Built in 1550 and then extensively rebuilt 70 years later by the merchant burgess Thomas Gledstanes, an ancestor of Victorian-era British prime minister William Gladstone, Gladstone's Land is a typical example of the lands – or tenements – that once lined the Royal Mile, right down to the high level entry door up a narrow flight of external stairs. The National Trust for Scotland (NTS) maintains the property in the seventeenth century style of its former owner; you can poke around in half a dozen rooms over two floors including a bedchamber complete with painted wooden ceiling and ornately carved bed.
This local authority-run venue is dedicated to the social history of the city's working classes over the last four centuries or so. The exploits of the feared Edinburgh mobs are recorded but most displays concern everyday life so guilds, unions and friendly societies are prominent, with various trades represented. Exhibits go up to the 1980s, even covering punk and football. The museum also offers a glimpse into the grinding poverty that some citizens endured in the past – something that continues into the present. Dwell on that and a picture emerges of an Edinburgh that's very different to the glamorous Festival City.
The original Trinity House was built in 1555 as the Hospital for the Fraternity of Masters & Mariners of Leith. Completely rebuilt in neoclassical style in 1816 by Thomas Brown, these days it is hemmed in by local authority housing of a 1960s vintage. However, the building has a fabulous interior and now serves as a museum of Leith's seafaring history. Highlights of the main house include the war memorial window of 1933, added in remembrance of merchant sailors who died in the Great War, a number of portraits by Sir Henry Raeburn and the highly impressive convening room upstairs.
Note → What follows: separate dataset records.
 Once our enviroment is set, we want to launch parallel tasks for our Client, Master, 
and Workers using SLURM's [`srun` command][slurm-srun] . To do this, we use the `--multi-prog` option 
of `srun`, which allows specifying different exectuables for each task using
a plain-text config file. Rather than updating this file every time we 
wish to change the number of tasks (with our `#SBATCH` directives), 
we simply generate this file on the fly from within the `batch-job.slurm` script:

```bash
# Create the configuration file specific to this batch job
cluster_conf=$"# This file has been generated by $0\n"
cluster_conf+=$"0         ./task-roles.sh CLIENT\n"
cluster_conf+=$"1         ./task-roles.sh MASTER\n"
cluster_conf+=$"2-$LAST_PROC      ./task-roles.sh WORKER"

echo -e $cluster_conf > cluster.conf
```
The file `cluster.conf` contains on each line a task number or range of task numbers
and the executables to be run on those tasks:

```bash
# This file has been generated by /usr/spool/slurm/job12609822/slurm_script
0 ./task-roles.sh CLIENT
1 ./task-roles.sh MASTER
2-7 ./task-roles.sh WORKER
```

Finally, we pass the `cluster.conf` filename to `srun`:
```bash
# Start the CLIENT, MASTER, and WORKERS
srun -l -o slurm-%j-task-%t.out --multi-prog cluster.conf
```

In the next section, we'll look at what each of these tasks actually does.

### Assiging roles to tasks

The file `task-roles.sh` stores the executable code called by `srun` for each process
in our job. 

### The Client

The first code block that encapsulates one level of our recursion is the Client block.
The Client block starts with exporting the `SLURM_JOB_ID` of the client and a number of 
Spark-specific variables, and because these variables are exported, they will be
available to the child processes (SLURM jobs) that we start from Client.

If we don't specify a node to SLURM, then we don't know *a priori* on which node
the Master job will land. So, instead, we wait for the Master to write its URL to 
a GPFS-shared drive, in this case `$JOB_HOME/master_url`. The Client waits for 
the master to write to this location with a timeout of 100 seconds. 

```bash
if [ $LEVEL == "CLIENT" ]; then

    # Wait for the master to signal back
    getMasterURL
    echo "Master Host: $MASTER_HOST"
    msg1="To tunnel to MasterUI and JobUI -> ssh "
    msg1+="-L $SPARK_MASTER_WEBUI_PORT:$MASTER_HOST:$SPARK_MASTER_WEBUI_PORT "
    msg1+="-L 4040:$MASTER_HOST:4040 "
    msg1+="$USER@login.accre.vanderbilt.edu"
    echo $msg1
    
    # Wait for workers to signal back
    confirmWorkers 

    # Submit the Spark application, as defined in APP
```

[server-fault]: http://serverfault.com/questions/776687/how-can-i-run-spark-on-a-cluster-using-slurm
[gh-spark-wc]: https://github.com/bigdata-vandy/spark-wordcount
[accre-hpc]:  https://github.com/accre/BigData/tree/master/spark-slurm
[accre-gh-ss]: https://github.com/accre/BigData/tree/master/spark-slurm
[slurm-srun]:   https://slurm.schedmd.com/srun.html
This property, run by the National Trust for Scotland, is an excellent reconstruction of how wealthier Edinburgh residents lived their lives in the late eighteenth and early nineteenth centuries. There is period furniture, porcelain, silver, glass, art, chandeliers and more. Everything seems desperately polite though and the only room in the entire property where it looks like people got their hands dirty, or wet, is the kitchen. Fact fans will note that the building next door at number six is the official residence of Scotland's first minister.